#### EXERCISE REQUIREMENTS:
Please state how many lines in the records that follow include "click", with no other output.

#### SUPPLIED ENTRIES:

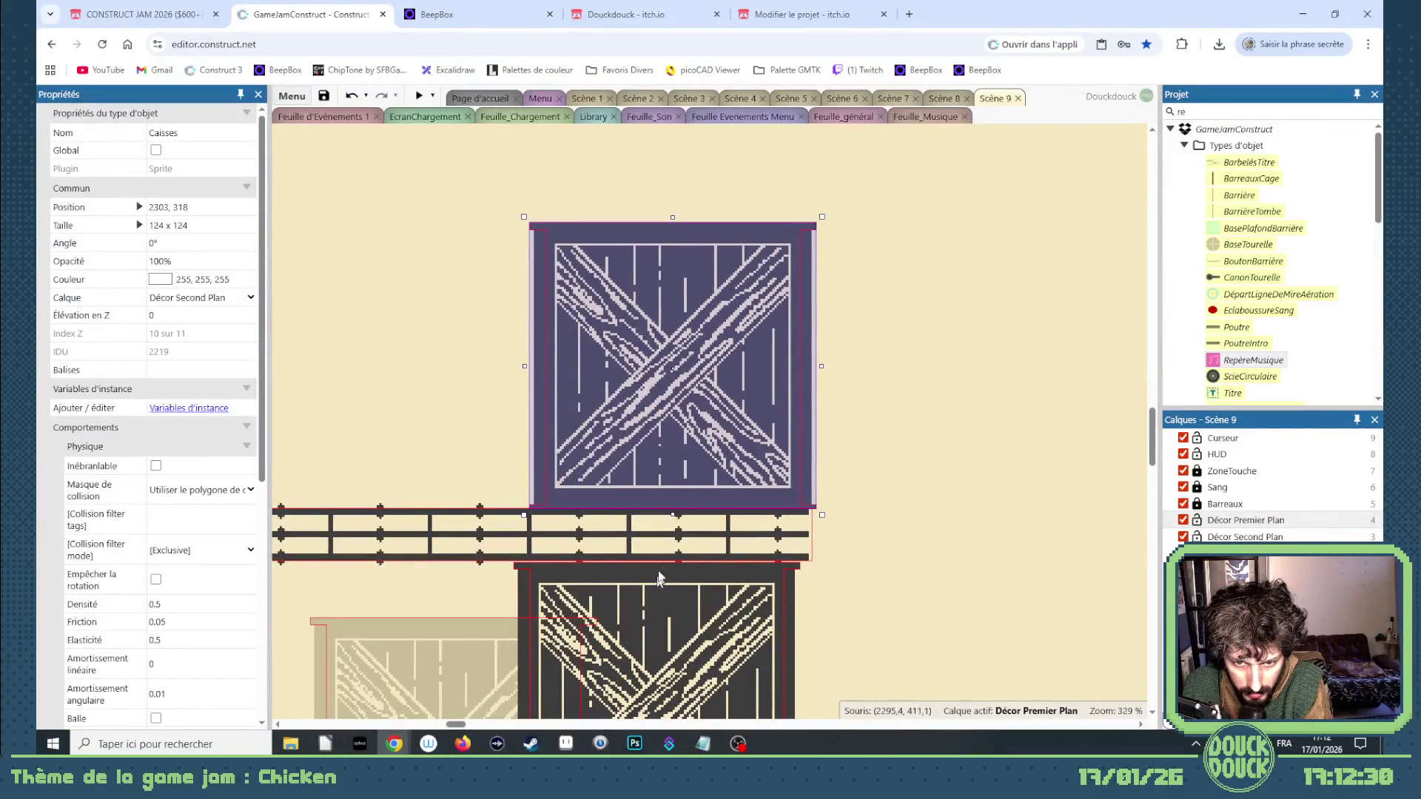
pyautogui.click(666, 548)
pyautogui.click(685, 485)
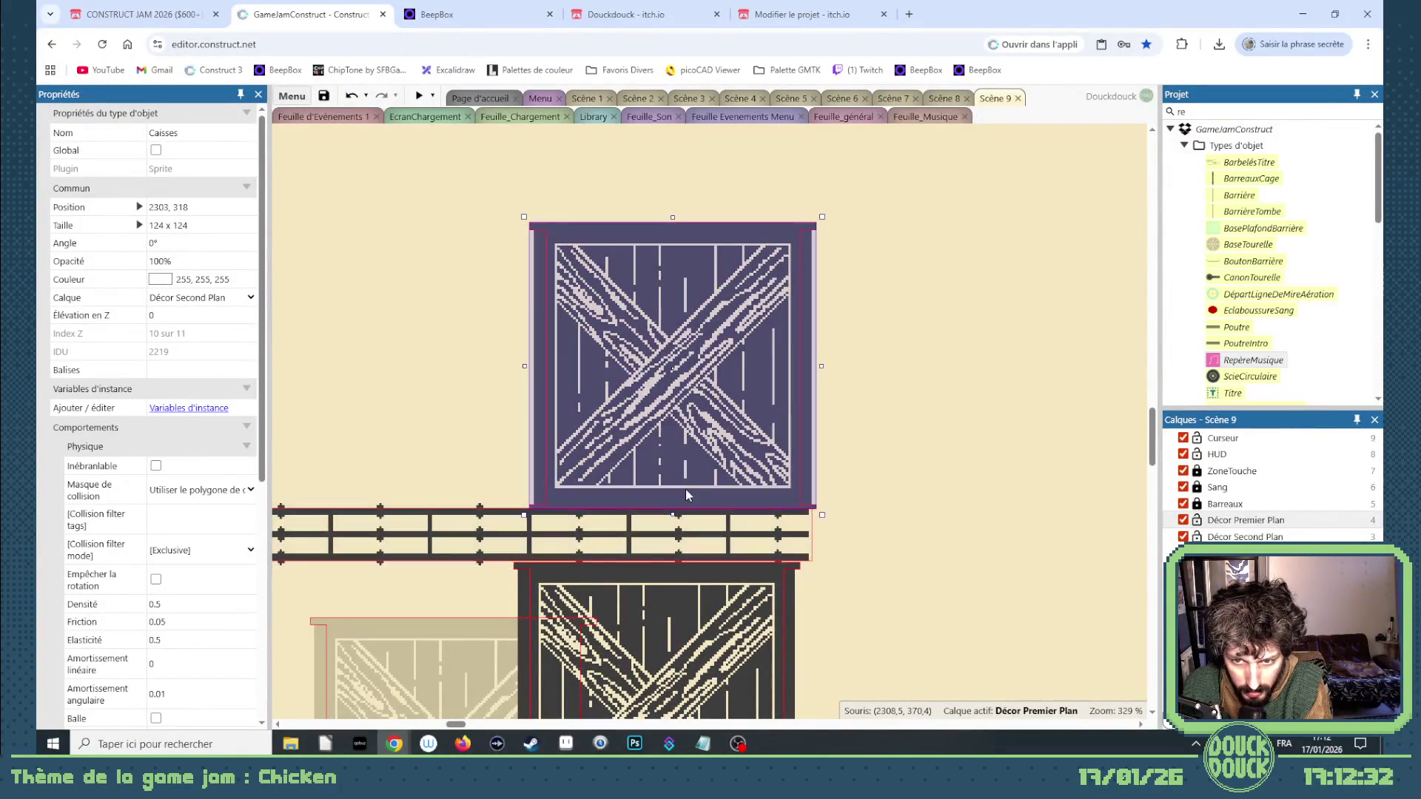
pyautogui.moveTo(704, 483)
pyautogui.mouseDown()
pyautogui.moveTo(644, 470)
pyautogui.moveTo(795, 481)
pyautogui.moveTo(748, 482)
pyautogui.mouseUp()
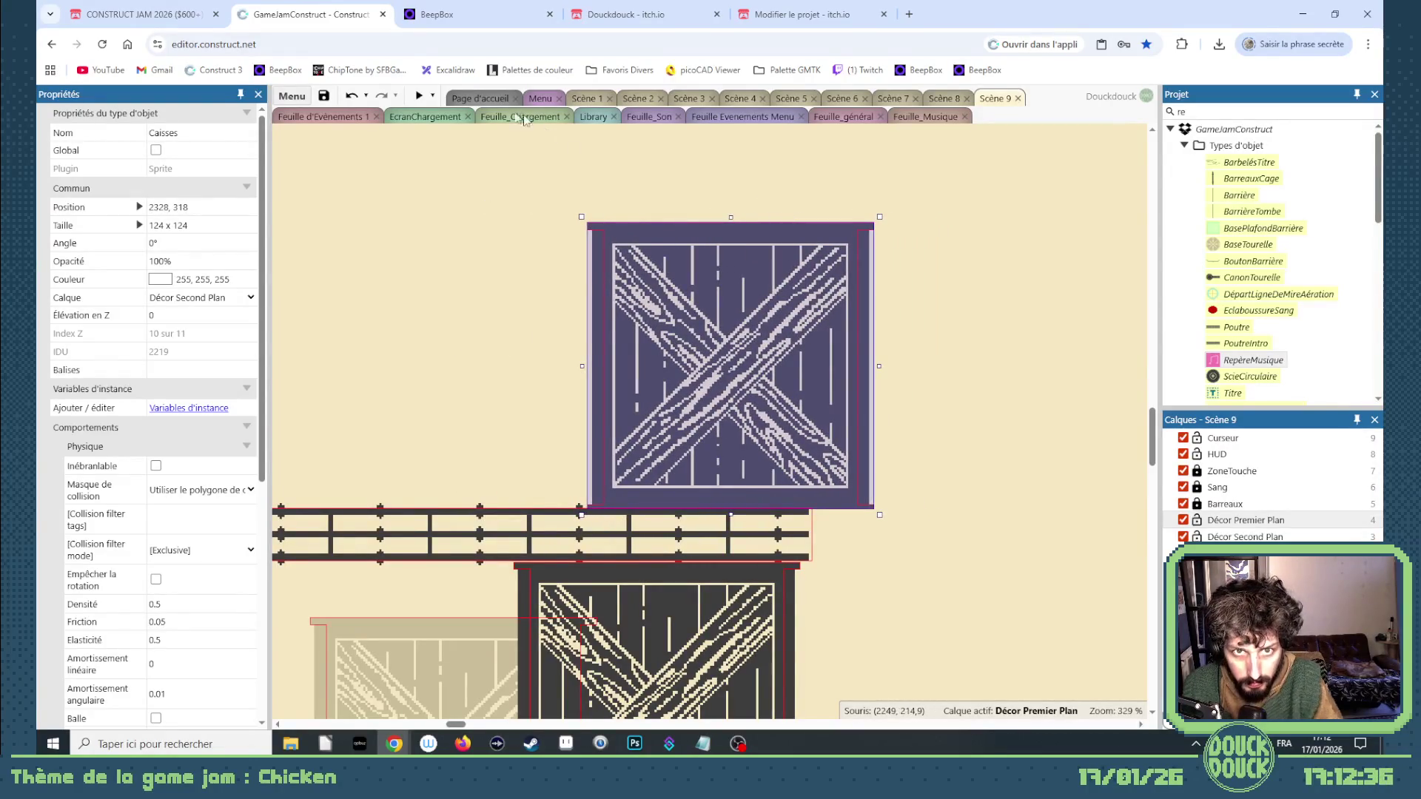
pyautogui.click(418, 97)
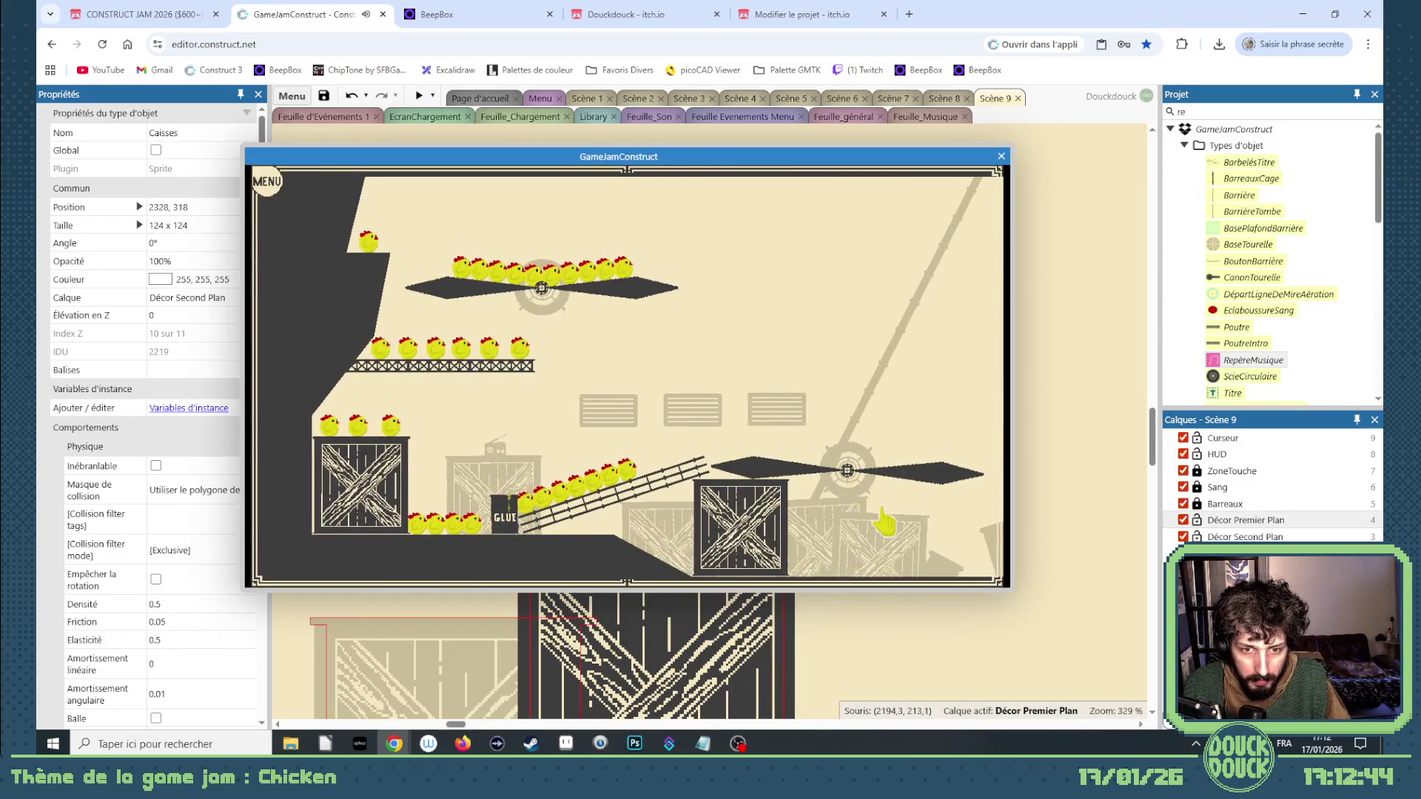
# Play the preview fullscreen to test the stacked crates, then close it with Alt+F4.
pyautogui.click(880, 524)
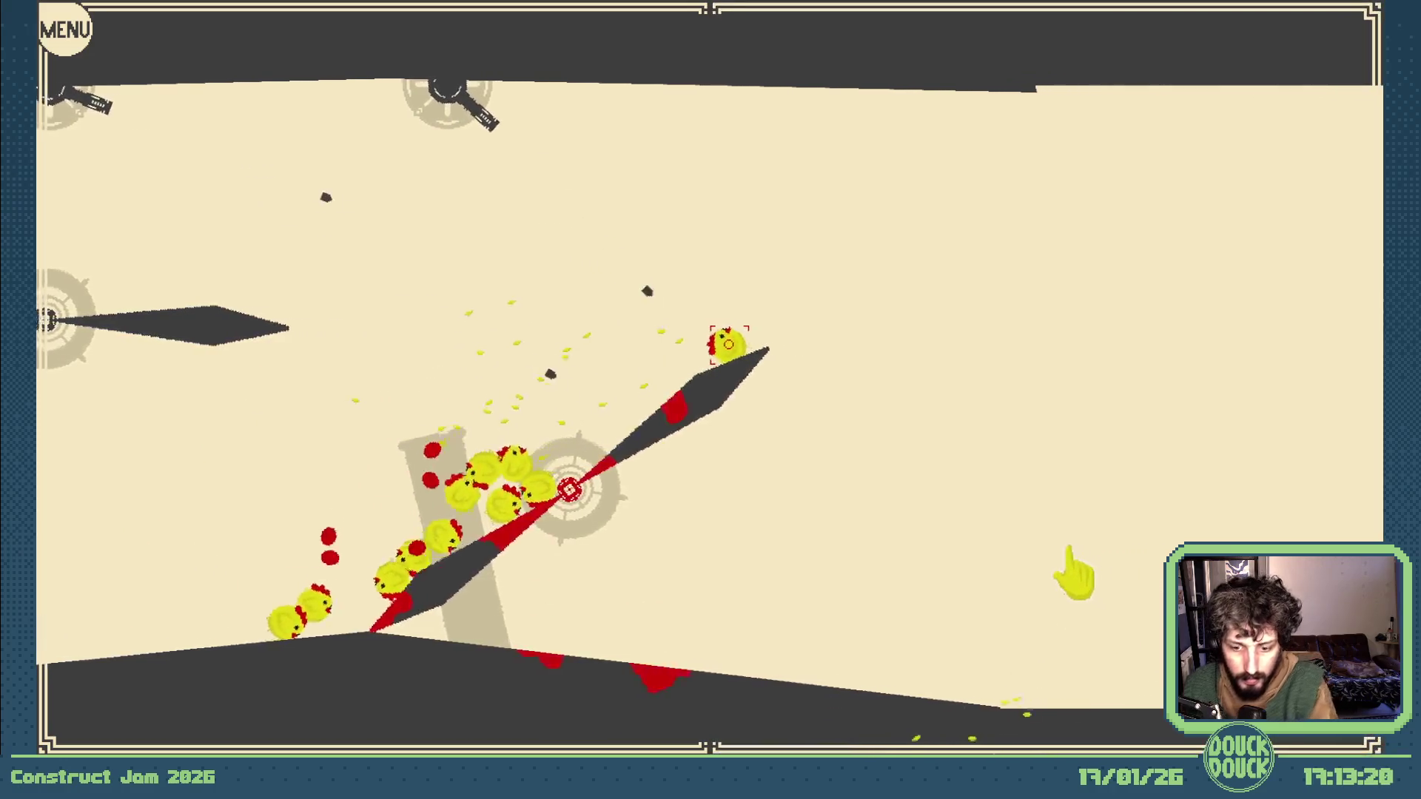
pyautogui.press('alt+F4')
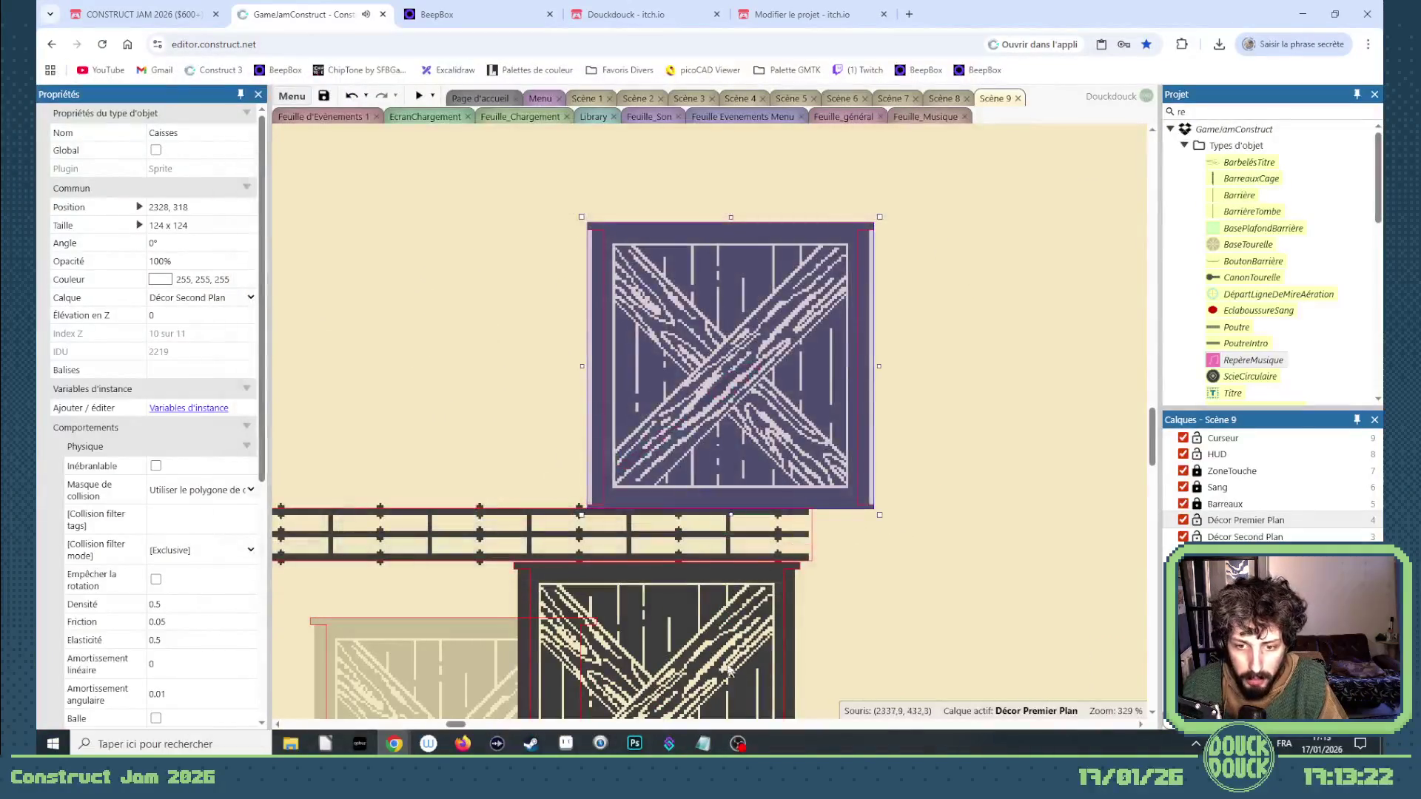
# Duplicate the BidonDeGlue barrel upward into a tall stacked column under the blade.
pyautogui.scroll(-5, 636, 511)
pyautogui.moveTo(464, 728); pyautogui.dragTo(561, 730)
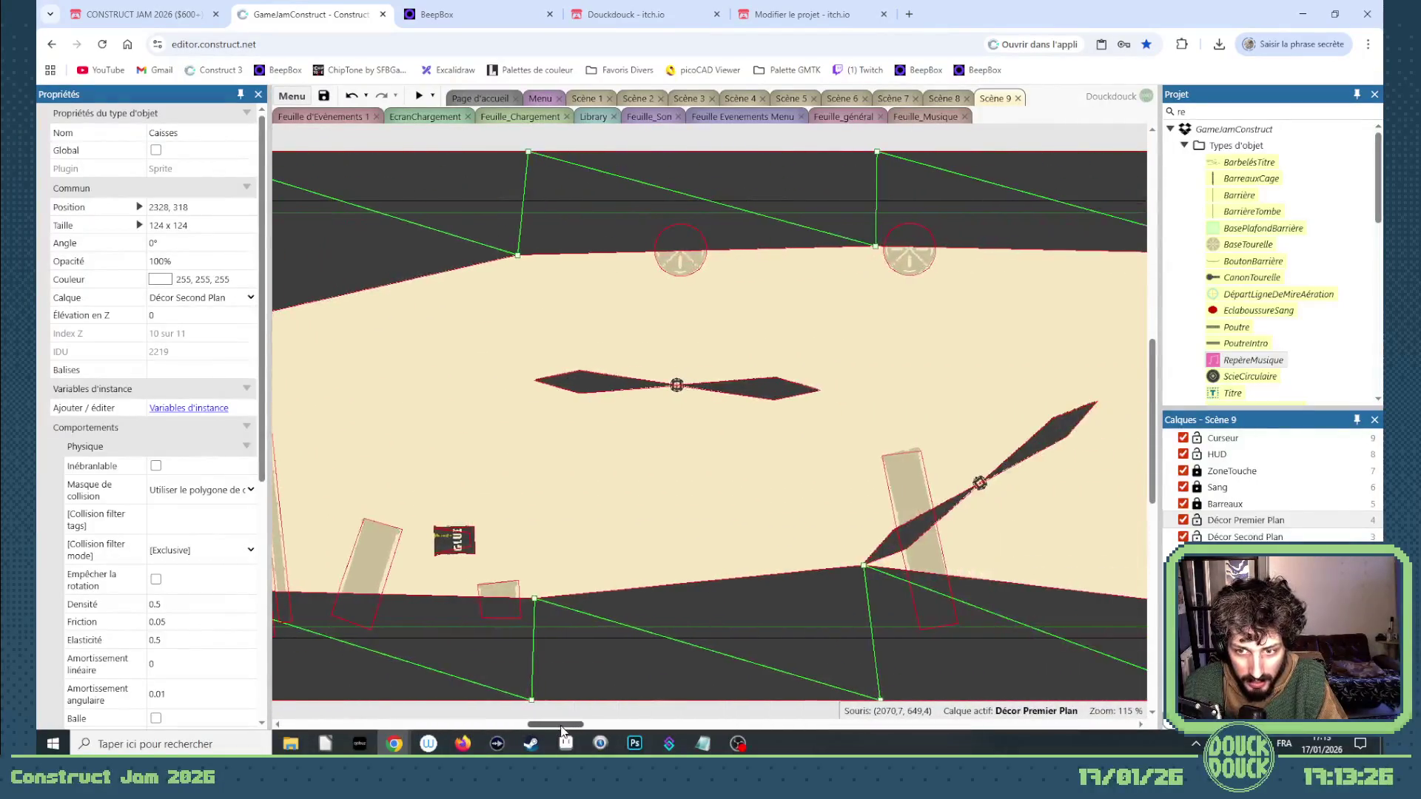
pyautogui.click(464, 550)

#### WRITTEN ANSWER:
5